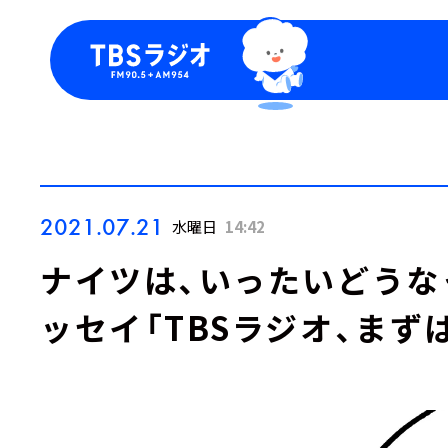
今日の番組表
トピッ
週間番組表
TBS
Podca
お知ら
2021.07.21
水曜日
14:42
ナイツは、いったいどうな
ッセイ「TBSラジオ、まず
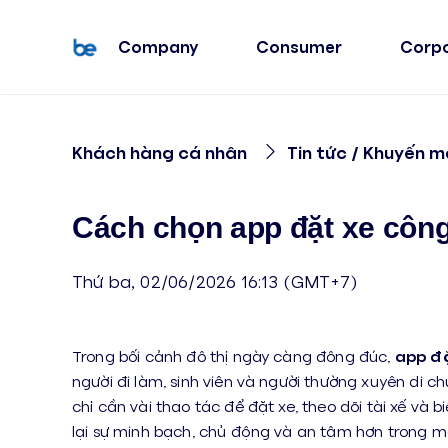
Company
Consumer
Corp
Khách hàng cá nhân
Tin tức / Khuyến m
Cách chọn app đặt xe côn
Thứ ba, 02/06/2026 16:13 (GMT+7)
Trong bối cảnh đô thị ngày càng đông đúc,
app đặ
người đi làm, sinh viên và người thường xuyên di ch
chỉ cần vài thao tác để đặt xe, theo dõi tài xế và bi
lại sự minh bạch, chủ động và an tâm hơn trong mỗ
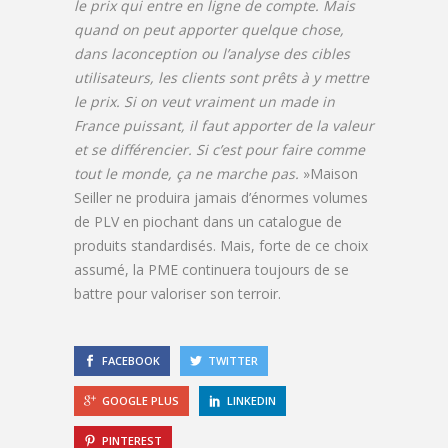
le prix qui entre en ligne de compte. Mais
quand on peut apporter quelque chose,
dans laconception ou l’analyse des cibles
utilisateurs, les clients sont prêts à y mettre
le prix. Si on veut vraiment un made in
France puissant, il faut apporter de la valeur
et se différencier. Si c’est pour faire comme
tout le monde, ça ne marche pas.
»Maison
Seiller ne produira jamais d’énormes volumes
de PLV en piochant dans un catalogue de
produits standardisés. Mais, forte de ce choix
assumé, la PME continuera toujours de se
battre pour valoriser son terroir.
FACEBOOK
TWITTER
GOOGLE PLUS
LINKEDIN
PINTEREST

+ + + + +

> Task goal:
Go through the records and count the lines that include "prix", then give only that number.

> Solved problem:
2